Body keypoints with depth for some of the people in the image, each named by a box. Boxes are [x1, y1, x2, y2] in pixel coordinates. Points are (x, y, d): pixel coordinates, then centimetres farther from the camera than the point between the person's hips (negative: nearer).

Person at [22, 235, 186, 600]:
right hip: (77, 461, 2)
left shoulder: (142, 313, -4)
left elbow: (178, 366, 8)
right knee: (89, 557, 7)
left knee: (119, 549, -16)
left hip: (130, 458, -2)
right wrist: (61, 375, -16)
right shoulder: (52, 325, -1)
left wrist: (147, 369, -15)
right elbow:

____

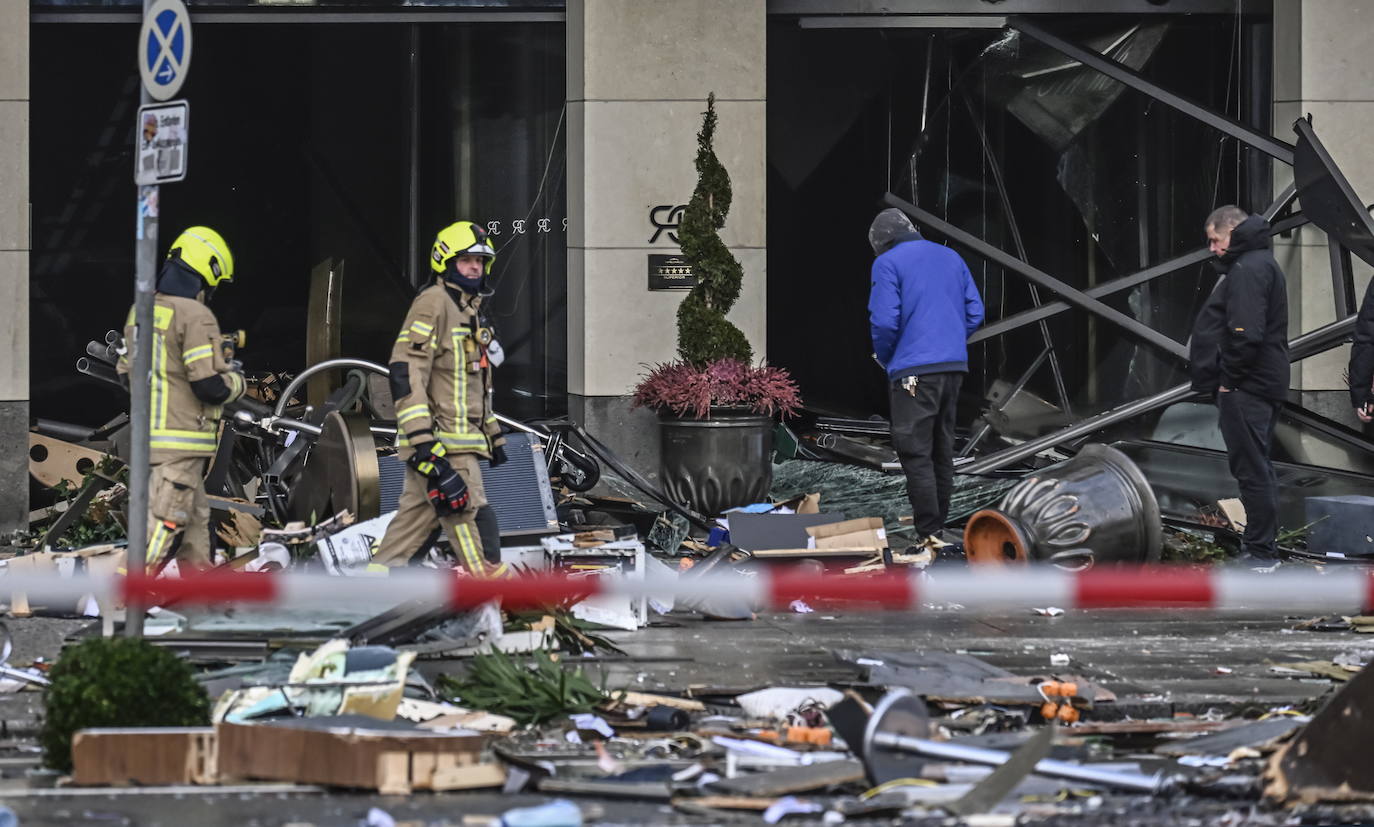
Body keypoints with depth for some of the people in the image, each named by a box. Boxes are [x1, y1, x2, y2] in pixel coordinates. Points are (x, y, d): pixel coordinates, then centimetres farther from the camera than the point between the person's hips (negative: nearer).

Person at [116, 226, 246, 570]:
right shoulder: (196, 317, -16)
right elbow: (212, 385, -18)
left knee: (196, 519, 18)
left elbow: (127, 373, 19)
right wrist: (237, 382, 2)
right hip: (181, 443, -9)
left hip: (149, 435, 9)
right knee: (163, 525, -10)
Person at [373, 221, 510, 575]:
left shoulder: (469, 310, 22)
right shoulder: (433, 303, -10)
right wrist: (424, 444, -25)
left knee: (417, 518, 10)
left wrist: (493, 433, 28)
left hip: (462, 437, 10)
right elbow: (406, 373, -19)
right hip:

____

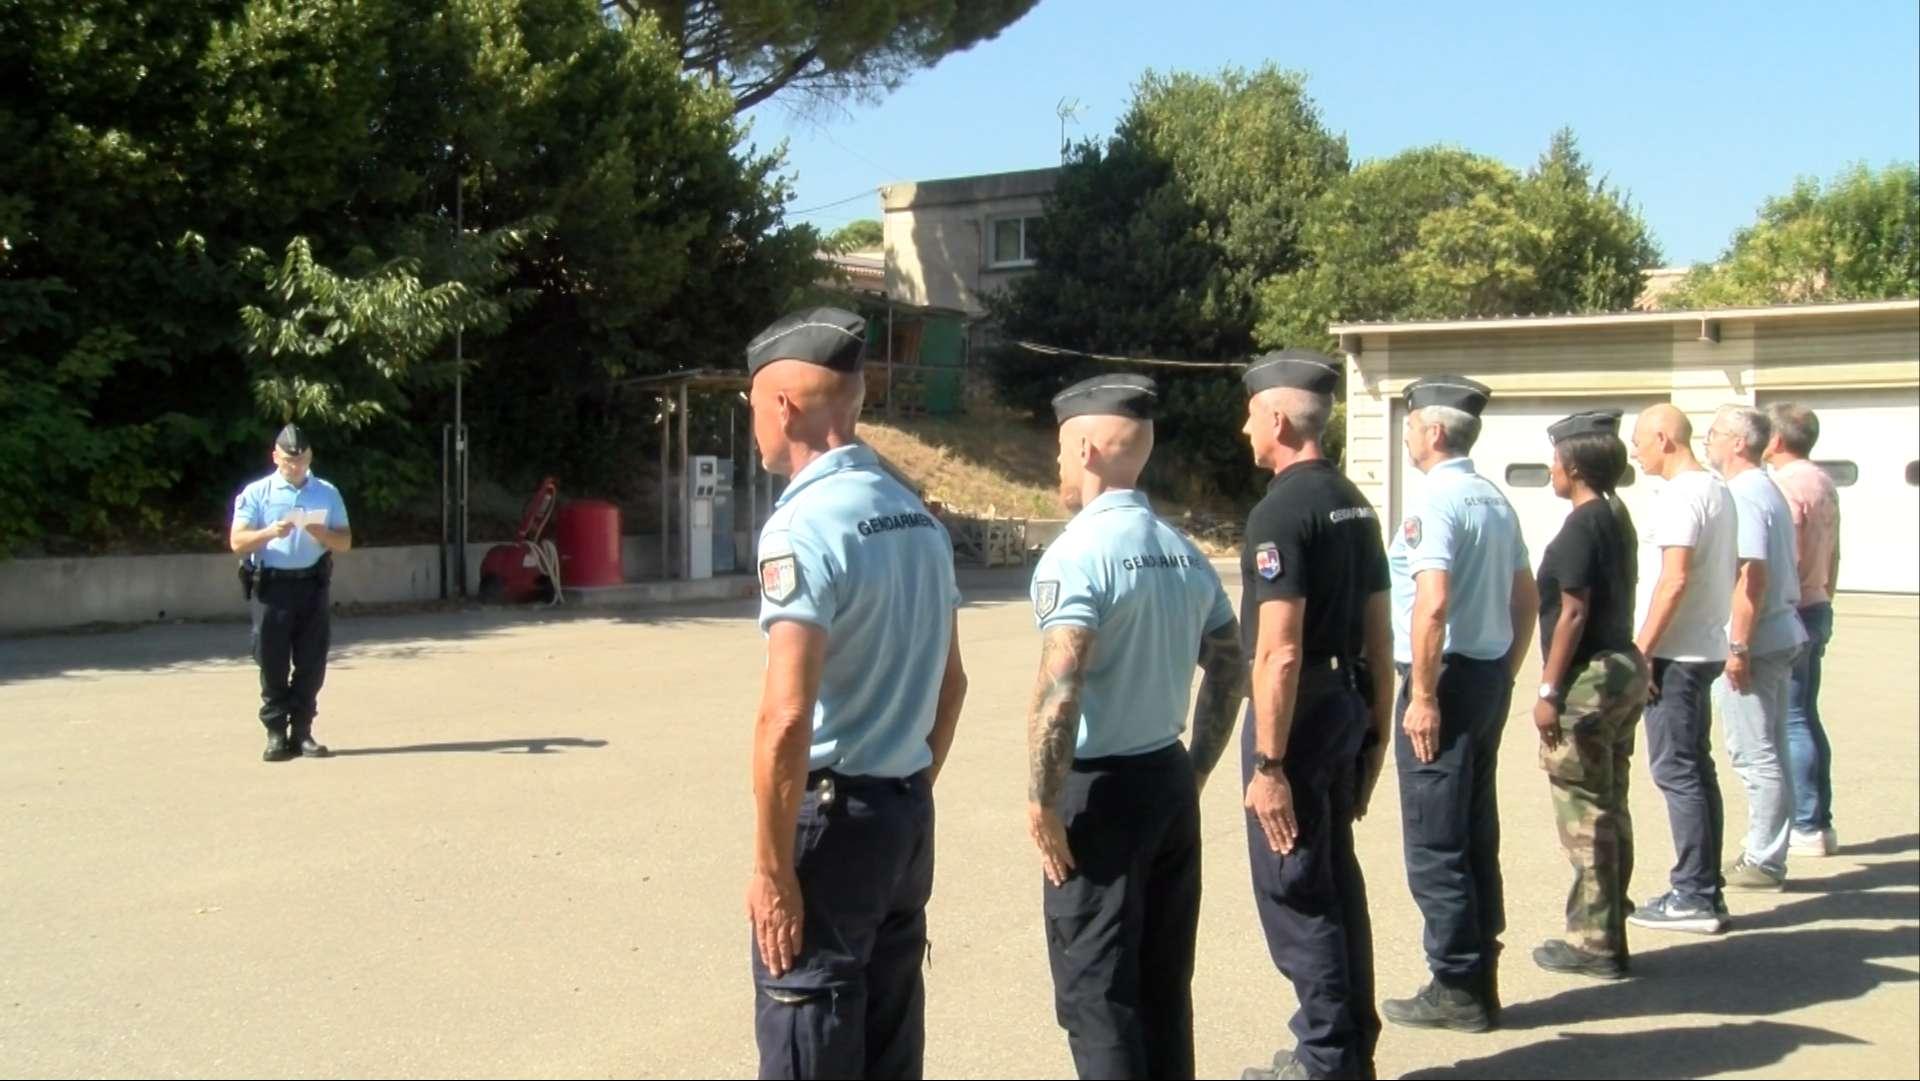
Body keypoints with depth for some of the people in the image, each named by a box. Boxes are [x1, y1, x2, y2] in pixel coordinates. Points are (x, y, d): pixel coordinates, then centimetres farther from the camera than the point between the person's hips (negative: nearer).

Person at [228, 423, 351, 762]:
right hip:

____

■ CONSIGNE:
Extrayez des enregistrements chaque ligne qui contient le mot « left », en respectant la casse.

■ RÉPONSE:
left shoulder: (142, 313, -4)
left elbow: (178, 366, 8)
left knee: (119, 549, -16)
left hip: (130, 458, -2)
left wrist: (147, 369, -15)
left knee: (196, 519, 18)
left elbow: (127, 373, 19)
left hip: (149, 435, 9)
left shoulder: (469, 310, 22)
left knee: (417, 518, 10)
left wrist: (493, 433, 28)
left hip: (462, 437, 10)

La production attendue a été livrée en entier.